5lbs Raw Orange Blossom Honey (from eBeeHoney.com)
4lbs Liquid Wheat Extract
1lb CaraWheat
8oz Carafa III

1oz Fuggles leaf hops

1pk Wyeast American Ale II

Procedure

Prepared the crystalized honey and enough water to make 2 gallons and put into 6gal carboy

Steeped grain in bag and 3gal water at 170 degrees for 30min
Removed grain and added LME and brought back up to 3gal
Boiled for 60min
Added the hops after 15min boil time

After boil, cooled wort to 80 degrees and poured into carboy.
Aerated with air pump/stone for 25min
Added yeast and airlocked.

Fermented for two weeks and bottled.

The boil occurred on 2/5/10; bottling on 2/20/10

OG: 1.074
FG: 1.014
IBU: 5.9
SRM: 26
ABV: 7.3

I took some to my brew club meeting this week. Given its very young age, it tastes pretty good. One member wanted the recipe to make for his brother's wedding.

This braggot is quite sweet and the OB honey flavor comes through very nicely. I'm going to let this one alone for a couple of months before tasting again.
 
OB Braggot -- How to scale down to 3 gal?

If I wanted to scale this recipe down, for a 3 gal experiment for my first braggot, how would I go about it?

Ingredients


3lbs Raw Orange Blossom Honey (from eBeeHoney.com)
2.4 lbs Liquid Wheat Extract
0.6 lb CaraWheat
5oz Carafa III

These, I'd just scale exactly, using 3/5 the original amount, right?

1oz Fuggles leaf hops

1pk Wyeast American Ale II

The yeast, I'd assume, I'd use as quoted. How about the hops? Use one ounce, or scale this back, too?

Procedure

Prepared the crystalized honey and enough water to make 2 gallons and put into 6gal carboy

Steeped grain in bag and 3gal water at 170 degrees for 30min
Removed grain and added LME and brought back up to 3gal

OK; so we've got two things going here -- 2 gal honey/water must and 3 gal wort. Just scale these back, proportionally, too? That way, I'd have a 1.2 gal honey must and a 1.8 gal wort. Is that correct?

Thanks!

Merry
 
My attempt at the braggot...

Well, I took the plunge and made a scaled down version of this braggot.
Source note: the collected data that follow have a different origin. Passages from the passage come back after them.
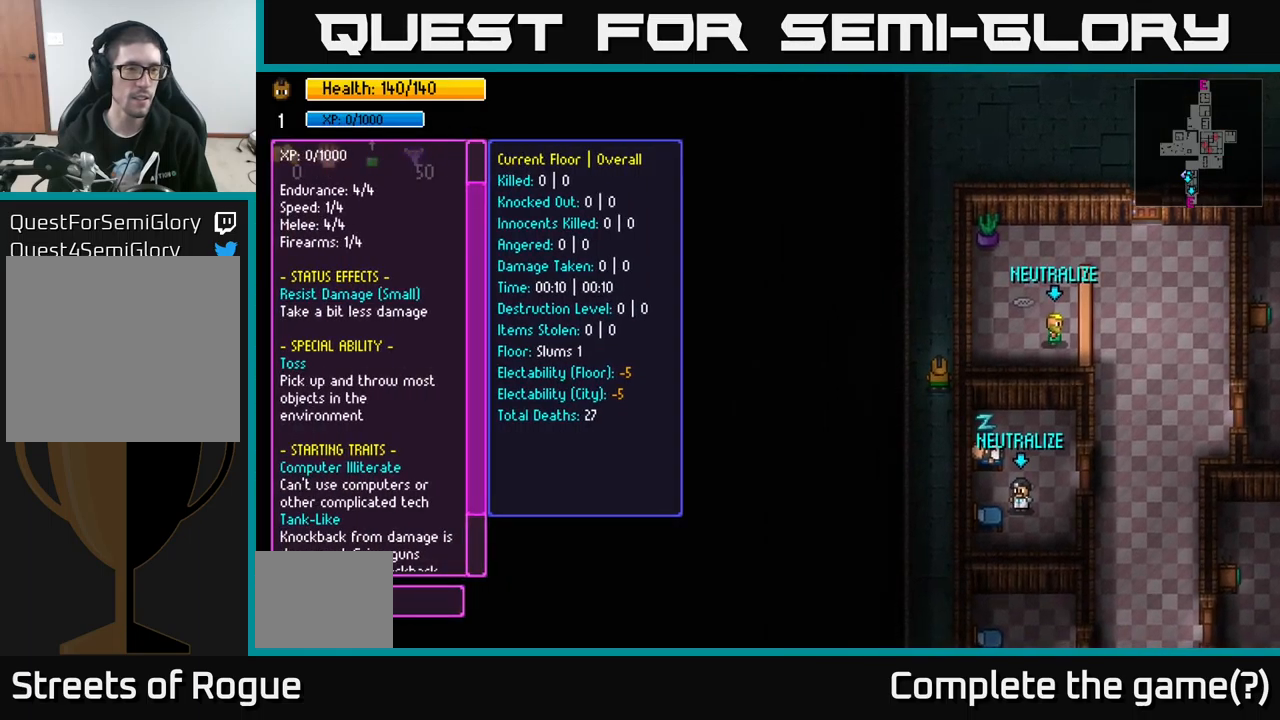
{"buttons": [], "left_stick": "center", "right_stick": "center", "events": []}
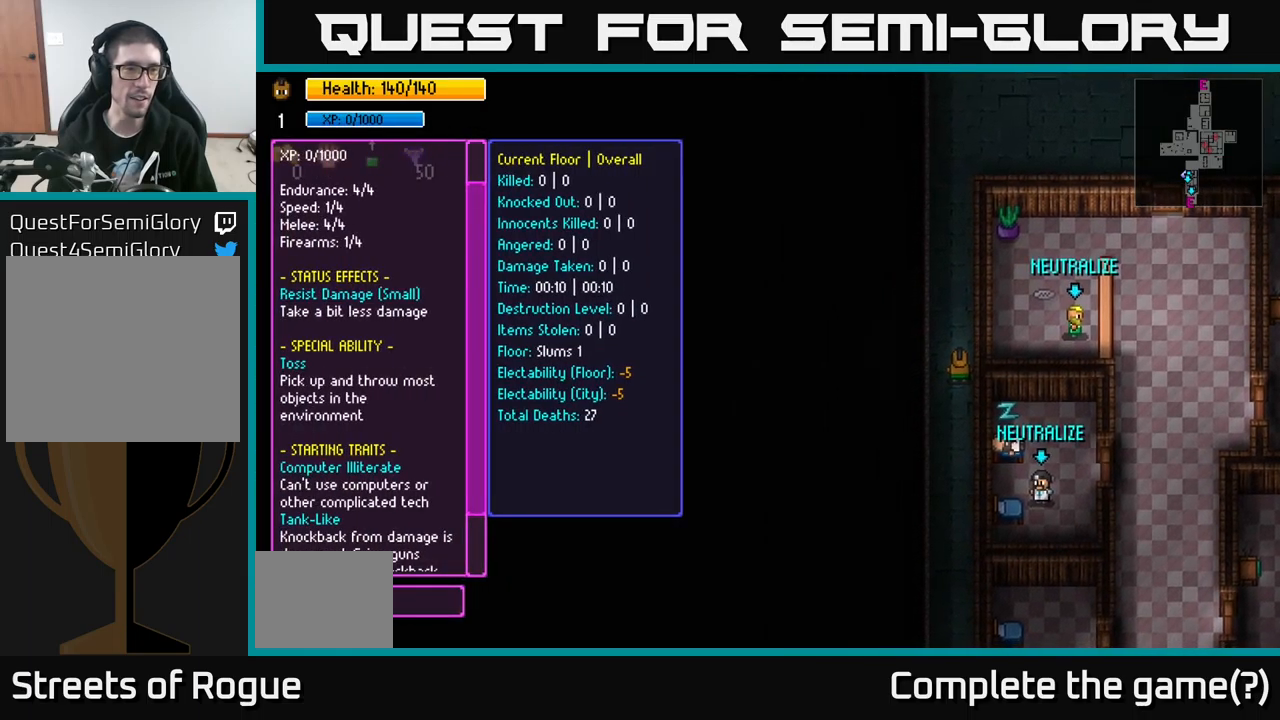
{"buttons": [], "left_stick": "center", "right_stick": "center", "events": []}
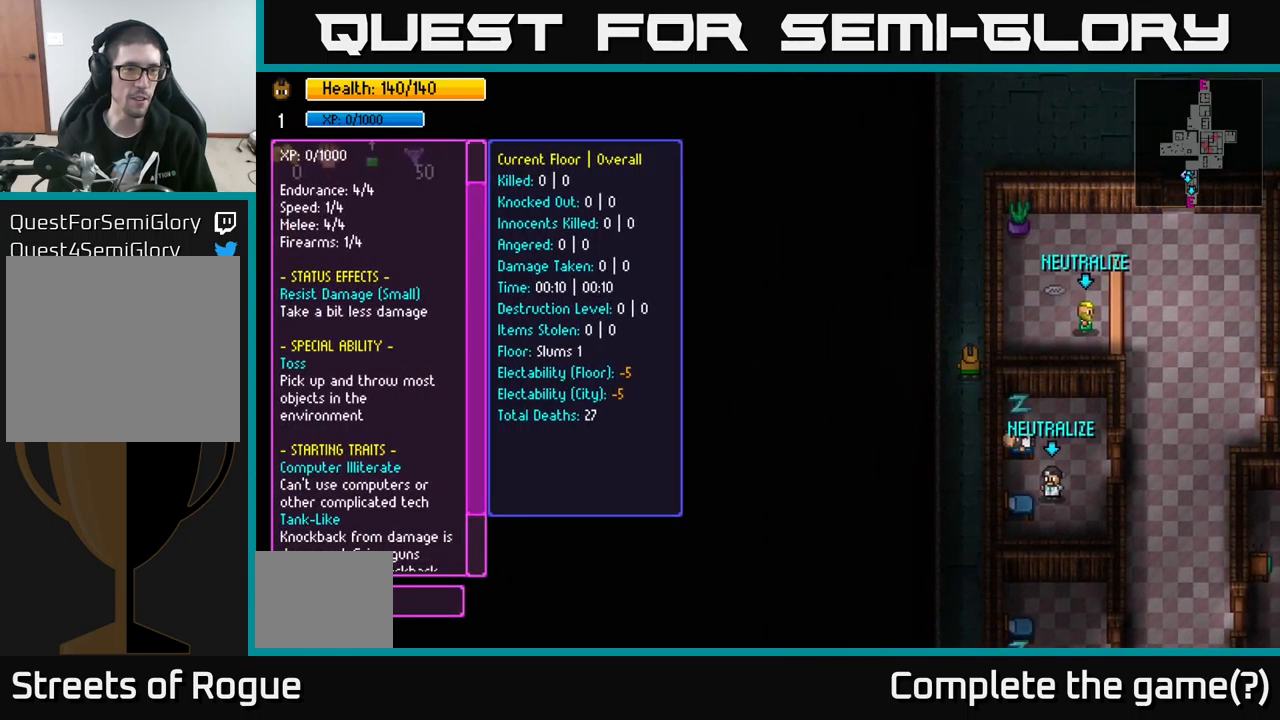
{"buttons": [], "left_stick": "center", "right_stick": "center", "events": []}
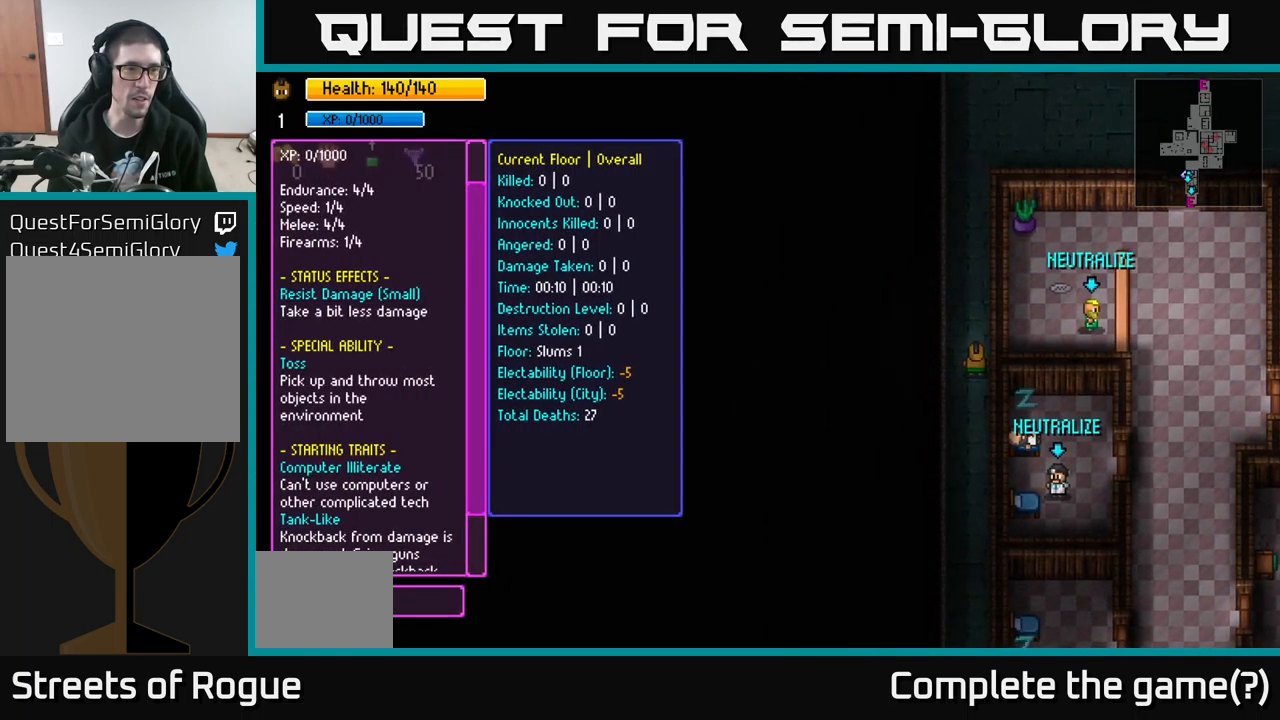
{"buttons": [], "left_stick": "center", "right_stick": "center", "events": []}
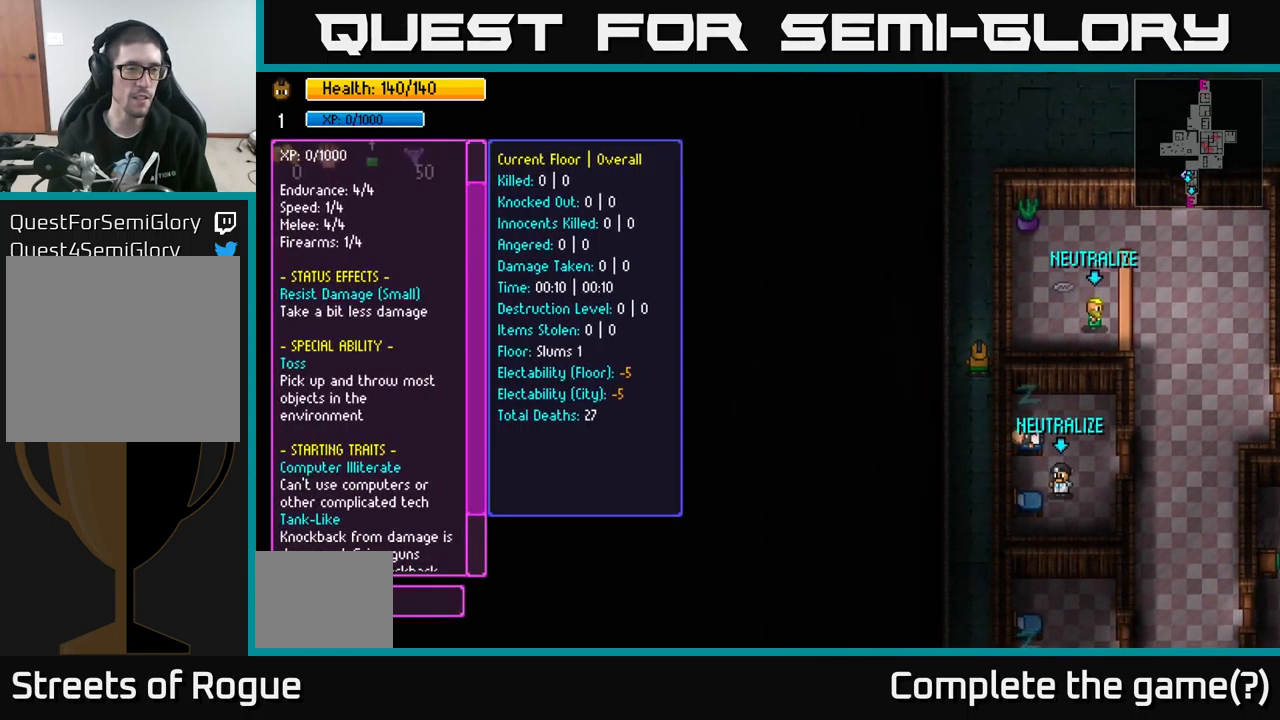
{"buttons": [], "left_stick": "center", "right_stick": "center", "events": []}
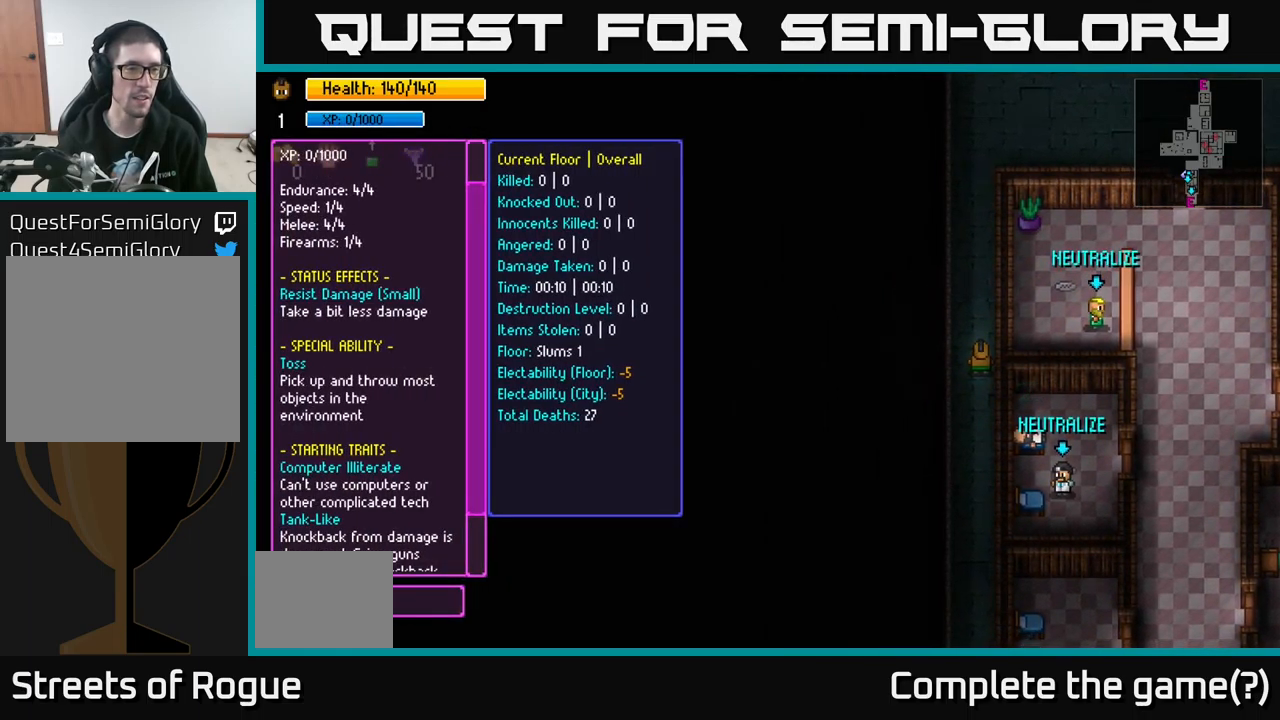
{"buttons": [], "left_stick": "center", "right_stick": "center", "events": [[333, "SELECT", "down"], [417, "SELECT", "up"]]}
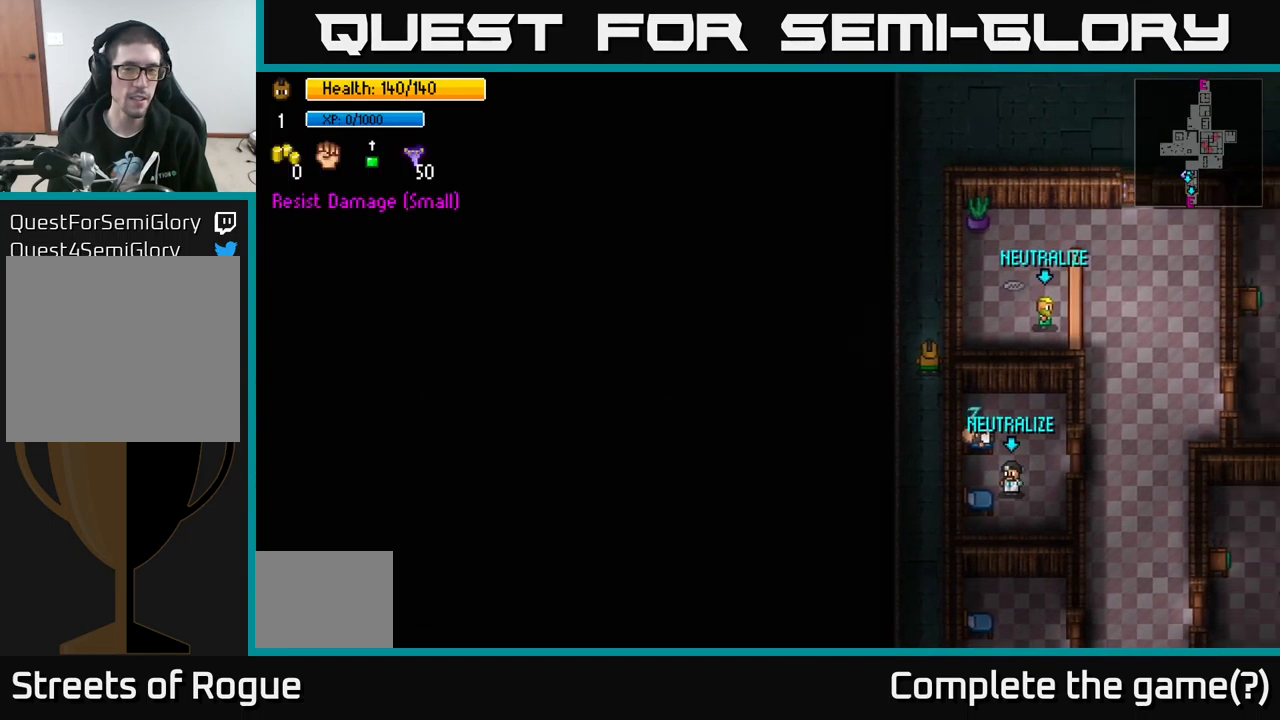
{"buttons": [], "left_stick": "up", "right_stick": "up", "events": [[50, "right_stick", "up"], [117, "left_stick", "up"]]}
I put together a 3-gallon batch on 8/15, and it's been going gangbusters. (One change -- I had clover honey hanging around, not orange blossom, so I used that. Heck -- now I can call this one "The Clever Braggart"!!!)

Looking over Dave's original recipe, I noticed that there wasn't any mention of priming sugar to carbonate the braggot. I'm assuming that we're waiting for fermentation to cease before bottling...? If so, what was the amount of honey used as priming sugar?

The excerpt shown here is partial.